The Global X SuperDividend REIT ETF (SRET) is climbing today as well, up over 1%, and continuing gains made over the past week.
“The market has been making a V-pattern upward and there’s been a tremendous amount of skepticism around that but we are just starting now to see some evidence in the data turning,” said Michael Darda, MKM Partners Chief Market Strategist and Chief Economist. “Some better than expected housing numbers. As reopening gets underway, virtually all states now we are starting to see activity bounce off of very low levels.”
On Wednesday, the Mortgage Bankers Association disclosed a sixth straight weekly increase in mortgage applications, while data released Tuesday showed new home sales in April topped estimates. Sales of new U.S. single-family homes also broadened by 623,000 last month, overcoming estimates of 490,000, according to Dow Jones.

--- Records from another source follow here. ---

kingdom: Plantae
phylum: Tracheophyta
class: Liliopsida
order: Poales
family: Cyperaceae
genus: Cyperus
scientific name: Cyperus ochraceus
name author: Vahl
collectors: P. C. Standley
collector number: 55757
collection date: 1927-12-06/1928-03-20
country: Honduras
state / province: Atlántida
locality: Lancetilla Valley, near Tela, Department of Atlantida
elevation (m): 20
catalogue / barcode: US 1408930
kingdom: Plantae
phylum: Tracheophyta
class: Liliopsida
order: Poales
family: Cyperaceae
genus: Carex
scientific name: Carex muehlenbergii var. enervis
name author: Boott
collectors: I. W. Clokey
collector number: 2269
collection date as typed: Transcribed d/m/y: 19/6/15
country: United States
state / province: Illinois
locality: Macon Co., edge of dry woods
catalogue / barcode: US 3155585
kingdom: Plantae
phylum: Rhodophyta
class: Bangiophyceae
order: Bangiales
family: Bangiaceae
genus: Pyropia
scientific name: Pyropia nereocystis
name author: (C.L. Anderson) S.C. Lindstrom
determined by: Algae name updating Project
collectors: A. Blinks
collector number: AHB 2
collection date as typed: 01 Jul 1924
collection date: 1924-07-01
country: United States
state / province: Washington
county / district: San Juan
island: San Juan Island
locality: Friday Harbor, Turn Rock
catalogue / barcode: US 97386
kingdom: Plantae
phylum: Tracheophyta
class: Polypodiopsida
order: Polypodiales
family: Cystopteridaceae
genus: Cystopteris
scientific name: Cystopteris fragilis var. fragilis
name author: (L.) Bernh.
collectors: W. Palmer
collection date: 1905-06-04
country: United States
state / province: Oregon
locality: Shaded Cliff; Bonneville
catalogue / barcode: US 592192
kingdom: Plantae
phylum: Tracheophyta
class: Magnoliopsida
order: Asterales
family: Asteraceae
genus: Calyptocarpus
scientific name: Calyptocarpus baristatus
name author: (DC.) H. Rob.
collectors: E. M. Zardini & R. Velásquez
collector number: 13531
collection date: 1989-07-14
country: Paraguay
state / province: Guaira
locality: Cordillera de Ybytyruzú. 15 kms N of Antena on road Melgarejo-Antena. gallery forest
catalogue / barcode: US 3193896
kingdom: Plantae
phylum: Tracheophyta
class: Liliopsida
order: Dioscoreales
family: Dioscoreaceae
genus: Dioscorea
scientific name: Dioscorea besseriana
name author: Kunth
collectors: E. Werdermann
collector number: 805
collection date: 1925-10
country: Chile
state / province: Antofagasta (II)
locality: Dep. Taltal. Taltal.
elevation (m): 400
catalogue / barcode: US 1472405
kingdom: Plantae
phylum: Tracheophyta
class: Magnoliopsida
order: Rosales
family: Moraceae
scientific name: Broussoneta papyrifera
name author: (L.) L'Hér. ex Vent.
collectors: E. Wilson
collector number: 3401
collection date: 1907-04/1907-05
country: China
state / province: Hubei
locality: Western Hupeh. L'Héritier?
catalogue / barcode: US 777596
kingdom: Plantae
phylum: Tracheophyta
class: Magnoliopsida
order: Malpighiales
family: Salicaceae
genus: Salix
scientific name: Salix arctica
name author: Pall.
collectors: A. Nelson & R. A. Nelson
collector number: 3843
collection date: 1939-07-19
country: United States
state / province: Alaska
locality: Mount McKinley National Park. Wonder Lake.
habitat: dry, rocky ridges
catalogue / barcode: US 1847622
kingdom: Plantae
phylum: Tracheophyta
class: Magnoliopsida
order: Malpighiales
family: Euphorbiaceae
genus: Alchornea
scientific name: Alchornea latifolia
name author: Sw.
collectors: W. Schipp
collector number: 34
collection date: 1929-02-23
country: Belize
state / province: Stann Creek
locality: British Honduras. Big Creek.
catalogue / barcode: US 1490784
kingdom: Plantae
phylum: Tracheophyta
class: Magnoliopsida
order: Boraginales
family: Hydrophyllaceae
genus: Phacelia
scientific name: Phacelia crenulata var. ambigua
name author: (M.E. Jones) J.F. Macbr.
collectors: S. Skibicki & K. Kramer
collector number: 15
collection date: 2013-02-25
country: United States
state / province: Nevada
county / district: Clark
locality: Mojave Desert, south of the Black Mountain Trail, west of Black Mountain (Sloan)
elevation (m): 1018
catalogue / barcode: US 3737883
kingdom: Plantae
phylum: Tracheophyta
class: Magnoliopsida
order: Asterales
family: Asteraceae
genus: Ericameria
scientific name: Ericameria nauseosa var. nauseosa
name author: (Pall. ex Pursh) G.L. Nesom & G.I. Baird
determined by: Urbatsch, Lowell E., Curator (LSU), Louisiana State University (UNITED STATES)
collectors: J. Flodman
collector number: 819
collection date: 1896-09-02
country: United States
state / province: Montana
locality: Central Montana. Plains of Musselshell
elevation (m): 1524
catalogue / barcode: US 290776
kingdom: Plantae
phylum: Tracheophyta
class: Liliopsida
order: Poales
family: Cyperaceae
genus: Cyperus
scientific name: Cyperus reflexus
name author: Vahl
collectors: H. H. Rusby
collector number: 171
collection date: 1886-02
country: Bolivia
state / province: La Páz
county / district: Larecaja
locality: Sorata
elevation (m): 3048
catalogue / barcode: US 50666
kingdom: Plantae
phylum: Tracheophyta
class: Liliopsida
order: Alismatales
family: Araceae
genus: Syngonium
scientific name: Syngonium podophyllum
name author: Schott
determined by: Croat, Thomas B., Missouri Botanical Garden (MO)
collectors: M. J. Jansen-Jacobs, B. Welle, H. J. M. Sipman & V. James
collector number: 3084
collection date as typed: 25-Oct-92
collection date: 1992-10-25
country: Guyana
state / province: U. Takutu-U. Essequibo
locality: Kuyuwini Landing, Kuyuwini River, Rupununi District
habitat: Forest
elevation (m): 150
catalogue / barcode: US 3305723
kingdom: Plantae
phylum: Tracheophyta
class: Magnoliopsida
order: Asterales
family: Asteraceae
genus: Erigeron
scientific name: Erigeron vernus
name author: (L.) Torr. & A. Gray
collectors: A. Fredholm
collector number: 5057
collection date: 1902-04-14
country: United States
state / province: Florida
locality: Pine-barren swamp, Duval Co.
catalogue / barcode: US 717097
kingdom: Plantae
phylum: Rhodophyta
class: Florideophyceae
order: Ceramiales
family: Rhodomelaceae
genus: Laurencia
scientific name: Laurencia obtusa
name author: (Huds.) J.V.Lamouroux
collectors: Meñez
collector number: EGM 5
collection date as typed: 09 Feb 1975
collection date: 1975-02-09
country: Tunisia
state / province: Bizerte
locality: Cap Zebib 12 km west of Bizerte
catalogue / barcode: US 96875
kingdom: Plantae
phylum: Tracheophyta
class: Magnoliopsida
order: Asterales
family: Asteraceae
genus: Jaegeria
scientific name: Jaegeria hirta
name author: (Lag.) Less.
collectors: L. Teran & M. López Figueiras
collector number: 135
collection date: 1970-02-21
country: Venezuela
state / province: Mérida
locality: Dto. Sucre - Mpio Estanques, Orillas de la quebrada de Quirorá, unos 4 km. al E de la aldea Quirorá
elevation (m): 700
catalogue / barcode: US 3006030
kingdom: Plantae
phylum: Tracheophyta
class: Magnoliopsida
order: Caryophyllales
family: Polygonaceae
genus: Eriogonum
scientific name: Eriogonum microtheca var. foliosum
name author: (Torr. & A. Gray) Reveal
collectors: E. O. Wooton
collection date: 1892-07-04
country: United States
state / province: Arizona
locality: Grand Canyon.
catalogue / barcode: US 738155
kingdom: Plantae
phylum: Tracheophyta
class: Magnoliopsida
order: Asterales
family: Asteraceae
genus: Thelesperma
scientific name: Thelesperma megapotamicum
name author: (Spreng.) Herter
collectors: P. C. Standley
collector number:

Analysts and economists are noting the return of would-be homebuyers as well, as fears of the coronavirus are replaced by enthusiasm for reopening the economy.
“The home purchase market continued its path to recovery as various states reopen, leading to more buyers resuming their home search,” said Joel Kan, an MBA economist. “Additionally, the purchase loan amount has increased steadily in recent weeks and is now at its highest level since mid-March.”
Zillow noted a “full rebound” in housing market activity on their platform from the lows seen in mid-April.
“Housing fundamentals are strong — much more so than they were leading into the Great Recession — and that bodes well for housing in general,” said Svenja Gudell, Zillow’s chief economist recently. “Despite the difficulties, we’re seeing several signs that there is still a good amount of demand for housing, and buyers, sellers, and agents are growing more comfortable moving transactions forward where possible.”
“For the first time in this crisis, we are being bombarded by good news,” Jim Paulsen, chief investment strategist at the Leuthold Group told CNBC.
However, analysts warn investors to exercise caution. Despite the stock market’s recent strength, the Dow is still down more than 12% in 2020, the S&P 500 has shed 7.4% for the year, while the Nasdaq has gained more than 4% as tech enthusiasm continues.